Even before a casino bus crash caused an air traffic jam at UC Davis Medical Center last fall, medical helicopters had at least two close encounters with other aircraft near Sacramento in 2008, prompting anxious meetings among helicopter operators.
Both encounters required evasive action, although they did not qualify as near misses under Federal Aviation Administration rules.
The incidents underscore the work of California pilots who have quietly tried to reduce risks as the nationwide death toll from air medical crashes has swelled to at least 25 in 2008. Federal safety hearings are scheduled in February.
"We've never had a midair collision in California, but why would we wait for one?" said Graham Pierce, California director of PHI Air Medical and vice chairman of a statewide association of air medical companies and agencies.
That group, the California Association of Air Medical Services, has been pressing California hospitals to keep better track of incoming and outgoing flights. Yet at least one local hospital was unaware of the effort and another has been unwilling to say what it thinks of it.
Meanwhile, hospitals around the Sacramento region are poised to build more helicopter landing sites.
Kaiser said its landing pad, opening this fall, will serve its new trauma center in south Sacramento. Sutter plans to put one on the roof of its expanded downtown hospital in 2011. And Mercy Hospital of Folsom is raising money in hopes of eventually adding a landing site.
Scores of helicopters fly into and out of UC Davis Medical Center and Sutter Roseville Medical Center every month.
Sometimes the aircraft come uncomfortably close, can't keep track of who else might be approaching, or cross paths with law enforcement or fire aircraft that might not communicate on the same radio frequencies, pilots said.
"Overall, it's very safe," but steps need to be taken to make air medical transport even safer, said Sgt. David Magnino, who coordinates airborne emergency medical services for the California Highway Patrol. Two areas that need improvement, he said, are air-to-air communications and hospital monitoring of helicopter landing sites.

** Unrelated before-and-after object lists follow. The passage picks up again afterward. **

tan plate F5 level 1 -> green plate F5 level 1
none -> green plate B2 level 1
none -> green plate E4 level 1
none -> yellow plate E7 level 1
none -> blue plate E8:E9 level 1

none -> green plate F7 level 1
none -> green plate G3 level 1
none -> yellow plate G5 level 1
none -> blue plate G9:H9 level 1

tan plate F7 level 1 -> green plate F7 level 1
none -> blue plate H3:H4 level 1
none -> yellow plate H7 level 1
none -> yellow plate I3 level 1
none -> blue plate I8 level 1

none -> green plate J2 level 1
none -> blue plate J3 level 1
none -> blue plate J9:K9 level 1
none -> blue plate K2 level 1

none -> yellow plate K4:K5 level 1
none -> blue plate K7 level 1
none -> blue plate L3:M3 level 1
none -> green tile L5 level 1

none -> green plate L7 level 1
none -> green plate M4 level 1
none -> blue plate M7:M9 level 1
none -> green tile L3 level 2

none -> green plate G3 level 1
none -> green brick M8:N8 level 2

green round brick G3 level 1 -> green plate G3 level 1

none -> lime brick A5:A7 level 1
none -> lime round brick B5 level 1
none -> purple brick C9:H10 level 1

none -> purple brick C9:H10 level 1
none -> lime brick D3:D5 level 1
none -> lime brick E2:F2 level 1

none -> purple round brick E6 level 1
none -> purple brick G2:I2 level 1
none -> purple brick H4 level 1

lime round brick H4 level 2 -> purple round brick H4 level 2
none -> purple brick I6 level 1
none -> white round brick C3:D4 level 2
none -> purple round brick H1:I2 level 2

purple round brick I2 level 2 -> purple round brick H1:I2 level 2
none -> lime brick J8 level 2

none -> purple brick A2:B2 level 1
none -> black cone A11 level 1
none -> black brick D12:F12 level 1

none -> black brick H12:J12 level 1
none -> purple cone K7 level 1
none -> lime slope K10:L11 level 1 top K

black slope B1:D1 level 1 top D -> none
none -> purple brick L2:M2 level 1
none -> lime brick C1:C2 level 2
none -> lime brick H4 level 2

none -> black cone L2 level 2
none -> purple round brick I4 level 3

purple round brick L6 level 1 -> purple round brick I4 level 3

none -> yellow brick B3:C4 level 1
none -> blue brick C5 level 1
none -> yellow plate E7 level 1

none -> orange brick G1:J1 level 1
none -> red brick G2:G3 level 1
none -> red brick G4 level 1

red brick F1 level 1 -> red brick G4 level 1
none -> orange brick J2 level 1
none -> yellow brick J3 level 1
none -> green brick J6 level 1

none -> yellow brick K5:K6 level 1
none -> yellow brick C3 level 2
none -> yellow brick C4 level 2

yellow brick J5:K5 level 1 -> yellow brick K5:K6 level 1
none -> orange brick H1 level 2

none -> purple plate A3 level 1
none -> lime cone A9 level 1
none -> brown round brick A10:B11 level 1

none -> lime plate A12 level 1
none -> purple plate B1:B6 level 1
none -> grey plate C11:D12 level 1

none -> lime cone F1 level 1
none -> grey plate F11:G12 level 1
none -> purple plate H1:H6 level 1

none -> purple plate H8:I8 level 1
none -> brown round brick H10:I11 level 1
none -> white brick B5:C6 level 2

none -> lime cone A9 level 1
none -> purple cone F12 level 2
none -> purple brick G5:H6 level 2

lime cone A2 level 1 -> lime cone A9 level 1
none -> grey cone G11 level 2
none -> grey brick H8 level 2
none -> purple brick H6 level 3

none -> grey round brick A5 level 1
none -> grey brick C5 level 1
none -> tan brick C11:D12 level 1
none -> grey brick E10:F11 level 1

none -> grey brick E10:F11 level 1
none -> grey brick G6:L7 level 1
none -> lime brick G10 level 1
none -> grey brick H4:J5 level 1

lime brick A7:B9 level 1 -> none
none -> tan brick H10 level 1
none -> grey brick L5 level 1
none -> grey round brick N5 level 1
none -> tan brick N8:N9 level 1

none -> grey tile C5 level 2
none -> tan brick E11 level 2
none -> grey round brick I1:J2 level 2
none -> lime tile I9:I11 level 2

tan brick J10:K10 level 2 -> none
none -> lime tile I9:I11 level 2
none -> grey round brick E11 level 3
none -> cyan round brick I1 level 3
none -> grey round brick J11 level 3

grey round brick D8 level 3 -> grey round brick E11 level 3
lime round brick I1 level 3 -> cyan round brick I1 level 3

In June, two helicopters approaching the same Flagstaff, Ariz., hospital collided, killing all seven on board, but no one below.
In the Sacramento region, a series of episodes have worried some pilots, strengthening calls for better procedures.
Most recently, after the Oct. 5 casino bus crash in rural Colusa County injured dozens and killed seven at the scene, the helipad at UC Davis Medical Center got more traffic than it could handle. Two helicopters filled the landing site when another showed up, low on fuel, and a fourth may have been circling.
One helicopter left to refuel with its patient still on board, delaying the patient's arrival at an emergency room.
"As a flight officer, I would be very concerned about the traffic that was in and around and had to stay there" in the medical center's airspace that night, said Magnino.
Just six weeks before that, two helicopters responding to a crash on Highway 99 a little north of Sacramento flew so close to each other that one's "near collision" indicator started chiming.
"They were basically 100 feet below and 300 feet to the side of us, which for a helicopter is a little close," said Magnino. One of the aircraft was a CHP helicopter and the other was flown by REACH Air Medical Services.
The Aug. 23 incident didn't qualify as a "near miss," he said. The FAA confirmed that its rules are somewhat subjective, relying partly on pilot opinion.
Still, the episode was troubling enough to prompt a quickly scheduled meeting between REACH and the CHP, resulting in an interim agreement to monitor the same air-to-air frequency.
The CHP is "the first public agency to agree to that, which is really good," said Jim Adams, REACH's chief executive officer.
"What scares us," Adams said, is that public agencies that put helicopters in the air don't necessarily have the same radio equipment, use the same frequencies or answer to the same dispatch systems as private medical helicopters.